▶ [Listed records]
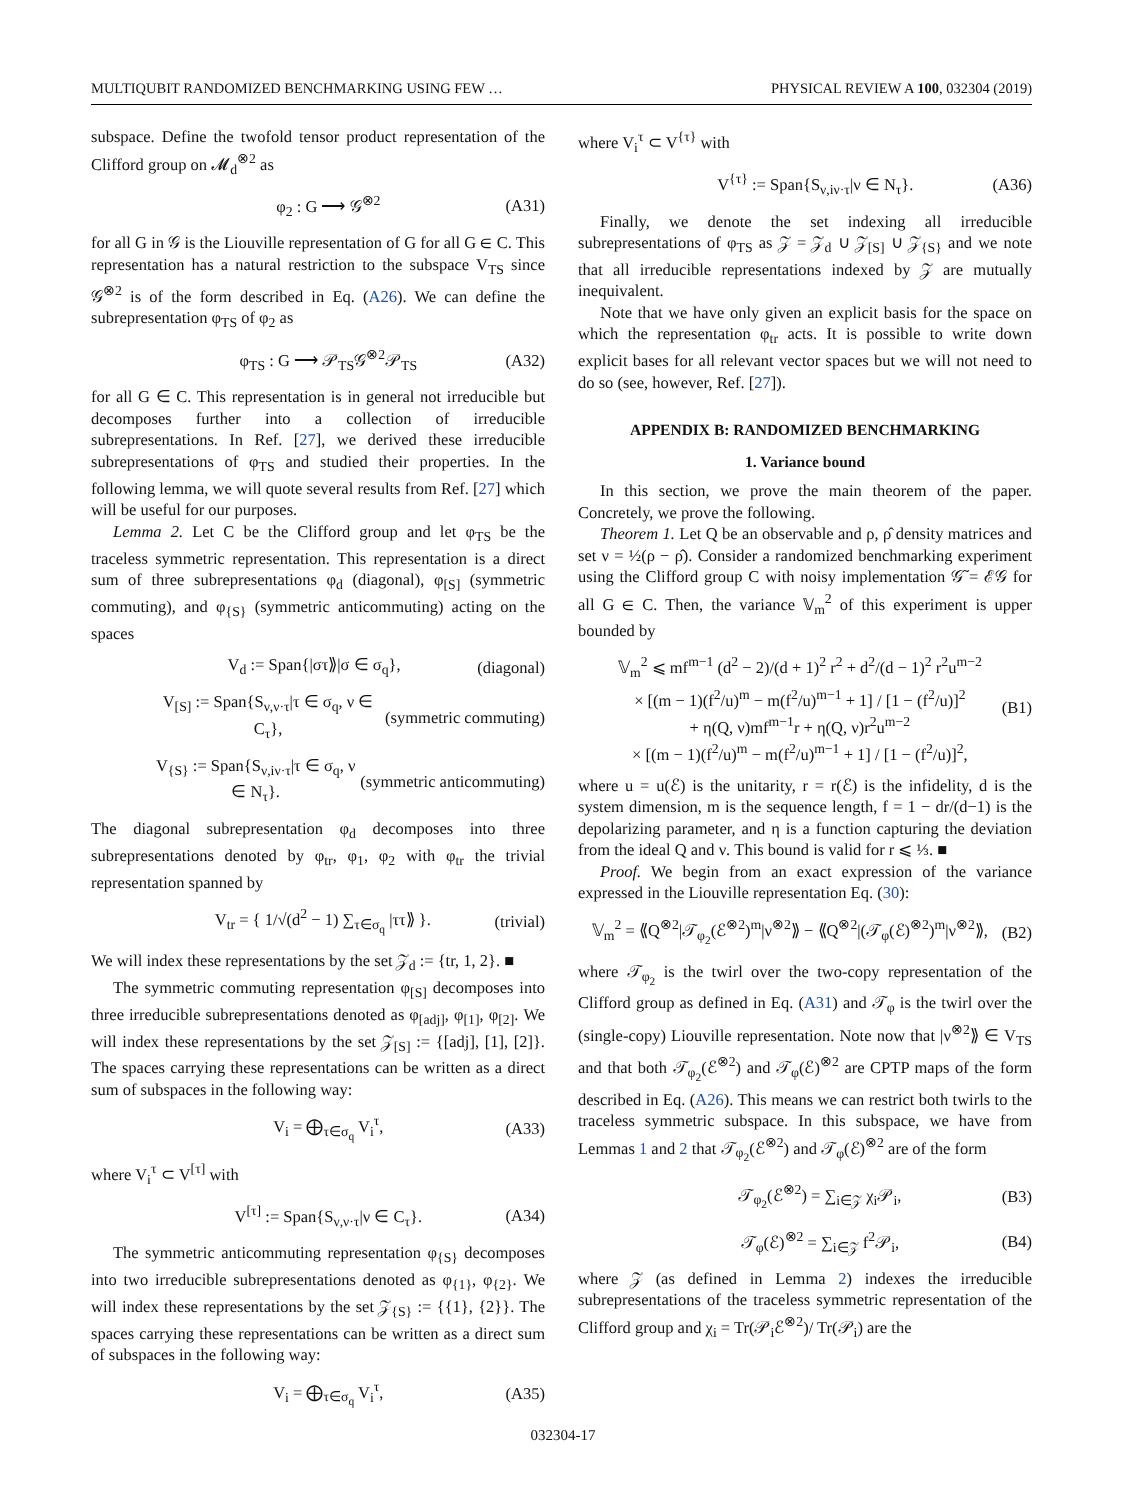MULTIQUBIT RANDOMIZED BENCHMARKING USING FEW … PHYSICAL REVIEW A 100, 032304 (2019)
subspace. Define the twofold tensor product representation of the Clifford group on 𝓜<sub>d</sub><sup>⊗2</sup> as
φ<sub>2</sub> : G ⟶ 𝒢<sup>⊗2</sup> (A31)
for all G in 𝒢 is the Liouville representation of G for all G ∈ C. This representation has a natural restriction to the subspace V<sub>TS</sub> since 𝒢<sup>⊗2</sup> is of the form described in Eq. (A26). We can define the subrepresentation φ<sub>TS</sub> of φ<sub>2</sub> as
φ<sub>TS</sub> : G ⟶ 𝒫<sub>TS</sub>𝒢<sup>⊗2</sup>𝒫<sub>TS</sub> (A32)
for all G ∈ C. This representation is in general not irreducible but decomposes further into a collection of irreducible subrepresentations. In Ref. [27], we derived these irreducible subrepresentations of φ<sub>TS</sub> and studied their properties. In the following lemma, we will quote several results from Ref. [27] which will be useful for our purposes.
Lemma 2. Let C be the Clifford group and let φ<sub>TS</sub> be the traceless symmetric representation. This representation is a direct sum of three subrepresentations φ<sub>d</sub> (diagonal), φ<sub>[S]</sub> (symmetric commuting), and φ<sub>{S}</sub> (symmetric anticommuting) acting on the spaces
V<sub>d</sub> := Span{|στ⟫|σ ∈ σ<sub>q</sub>}, (diagonal)
V<sub>[S]</sub> := Span{S<sub>ν,ν·τ</sub>|τ ∈ σ<sub>q</sub>, ν ∈ C<sub>τ</sub>}, (symmetric commuting)
V<sub>{S}</sub> := Span{S<sub>ν,iν·τ</sub>|τ ∈ σ<sub>q</sub>, ν ∈ N<sub>τ</sub>}. (symmetric anticommuting)
The diagonal subrepresentation φ<sub>d</sub> decomposes into three subrepresentations denoted by φ<sub>tr</sub>, φ<sub>1</sub>, φ<sub>2</sub> with φ<sub>tr</sub> the trivial representation spanned by
V<sub>tr</sub> = { 1/√(d<sup>2</sup> − 1) ∑<sub>τ∈σ<sub>q</sub></sub> |ττ⟫ }. (trivial)
We will index these representations by the set 𝒵<sub>d</sub> := {tr, 1, 2}. ■
The symmetric commuting representation φ<sub>[S]</sub> decomposes into three irreducible subrepresentations denoted as φ<sub>[adj]</sub>, φ<sub>[1]</sub>, φ<sub>[2]</sub>. We will index these representations by the set 𝒵<sub>[S]</sub> := {[adj], [1], [2]}. The spaces carrying these representations can be written as a direct sum of subspaces in the following way:
V<sub>i</sub> = ⨁<sub>τ∈σ<sub>q</sub></sub> V<sub>i</sub><sup>τ</sup>, (A33)
where V<sub>i</sub><sup>τ</sup> ⊂ V<sup>[τ]</sup> with
V<sup>[τ]</sup> := Span{S<sub>ν,ν·τ</sub>|ν ∈ C<sub>τ</sub>}. (A34)
The symmetric anticommuting representation φ<sub>{S}</sub> decomposes into two irreducible subrepresentations denoted as φ<sub>{1}</sub>, φ<sub>{2}</sub>. We will index these representations by the set 𝒵<sub>{S}</sub> := {{1}, {2}}. The spaces carrying these representations can be written as a direct sum of subspaces in the following way:
V<sub>i</sub> = ⨁<sub>τ∈σ<sub>q</sub></sub> V<sub>i</sub><sup>τ</sup>, (A35)
where V<sub>i</sub><sup>τ</sup> ⊂ V<sup>{τ}</sup> with
V<sup>{τ}</sup> := Span{S<sub>ν,iν·τ</sub>|ν ∈ N<sub>τ</sub>}. (A36)
Finally, we denote the set indexing all irreducible subrepresentations of φ<sub>TS</sub> as 𝒵 = 𝒵<sub>d</sub> ∪ 𝒵<sub>[S]</sub> ∪ 𝒵<sub>{S}</sub> and we note that all irreducible representations indexed by 𝒵 are mutually inequivalent.
Note that we have only given an explicit basis for the space on which the representation φ<sub>tr</sub> acts. It is possible to write down explicit bases for all relevant vector spaces but we will not need to do so (see, however, Ref. [27]).
APPENDIX B: RANDOMIZED BENCHMARKING
1. Variance bound
In this section, we prove the main theorem of the paper. Concretely, we prove the following.
Theorem 1. Let Q be an observable and ρ, ρ̂ density matrices and set ν = ½(ρ − ρ̂). Consider a randomized benchmarking experiment using the Clifford group C with noisy implementation 𝒢̃ = ℰ𝒢 for all G ∈ C. Then, the variance 𝕍<sub>m</sub><sup>2</sup> of this experiment is upper bounded by
𝕍<sub>m</sub><sup>2</sup> ⩽ mf<sup>m−1</sup> (d<sup>2</sup> − 2)/(d + 1)<sup>2</sup> r<sup>2</sup> + d<sup>2</sup>/(d − 1)<sup>2</sup> r<sup>2</sup>u<sup>m−2</sup>
× [(m − 1)(f<sup>2</sup>/u)<sup>m</sup> − m(f<sup>2</sup>/u)<sup>m−1</sup> + 1] / [1 − (f<sup>2</sup>/u)]<sup>2</sup>
+ η(Q, ν)mf<sup>m−1</sup>r + η(Q, ν)r<sup>2</sup>u<sup>m−2</sup>
× [(m − 1)(f<sup>2</sup>/u)<sup>m</sup> − m(f<sup>2</sup>/u)<sup>m−1</sup> + 1] / [1 − (f<sup>2</sup>/u)]<sup>2</sup>, (B1)
where u = u(ℰ) is the unitarity, r = r(ℰ) is the infidelity, d is the system dimension, m is the sequence length, f = 1 − dr/(d−1) is the depolarizing parameter, and η is a function capturing the deviation from the ideal Q and ν. This bound is valid for r ⩽ ⅓. ■
Proof. We begin from an exact expression of the variance expressed in the Liouville representation Eq. (30):
𝕍<sub>m</sub><sup>2</sup> = ⟪Q<sup>⊗2</sup>|𝒯<sub>φ<sub>2</sub></sub>(ℰ<sup>⊗2</sup>)<sup>m</sup>|ν<sup>⊗2</sup>⟫ − ⟪Q<sup>⊗2</sup>|(𝒯<sub>φ</sub>(ℰ)<sup>⊗2</sup>)<sup>m</sup>|ν<sup>⊗2</sup>⟫, (B2)
where 𝒯<sub>φ<sub>2</sub></sub> is the twirl over the two-copy representation of the Clifford group as defined in Eq. (A31) and 𝒯<sub>φ</sub> is the twirl over the (single-copy) Liouville representation. Note now that |ν<sup>⊗2</sup>⟫ ∈ V<sub>TS</sub> and that both 𝒯<sub>φ<sub>2</sub></sub>(ℰ<sup>⊗2</sup>) and 𝒯<sub>φ</sub>(ℰ)<sup>⊗2</sup> are CPTP maps of the form described in Eq. (A26). This means we can restrict both twirls to the traceless symmetric subspace. In this subspace, we have from Lemmas 1 and 2 that 𝒯<sub>φ<sub>2</sub></sub>(ℰ<sup>⊗2</sup>) and 𝒯<sub>φ</sub>(ℰ)<sup>⊗2</sup> are of the form
𝒯<sub>φ<sub>2</sub></sub>(ℰ<sup>⊗2</sup>) = ∑<sub>i∈𝒵</sub> χ<sub>i</sub>𝒫<sub>i</sub>, (B3)
𝒯<sub>φ</sub>(ℰ)<sup>⊗2</sup> = ∑<sub>i∈𝒵</sub> f<sup>2</sup>𝒫<sub>i</sub>, (B4)
where 𝒵 (as defined in Lemma 2) indexes the irreducible subrepresentations of the traceless symmetric representation of the Clifford group and χ<sub>i</sub> = Tr(𝒫<sub>i</sub>ℰ<sup>⊗2</sup>)/ Tr(𝒫<sub>i</sub>) are the
032304-17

▶ [What to produce] What lines of the material contain "subspaces"? Show them.

▶ [Solution below]
The symmetric commuting representation φ<sub>[S]</sub> decomposes into three irreducible subrepresentations denoted as φ<sub>[adj]</sub>, φ<sub>[1]</sub>, φ<sub>[2]</sub>. We will index these representations by the set 𝒵<sub>[S]</sub> := {[adj], [1], [2]}. The spaces carrying these representations can be written as a direct sum of subspaces in the following way:
The symmetric anticommuting representation φ<sub>{S}</sub> decomposes into two irreducible subrepresentations denoted as φ<sub>{1}</sub>, φ<sub>{2}</sub>. We will index these representations by the set 𝒵<sub>{S}</sub> := {{1}, {2}}. The spaces carrying these representations can be written as a direct sum of subspaces in the following way:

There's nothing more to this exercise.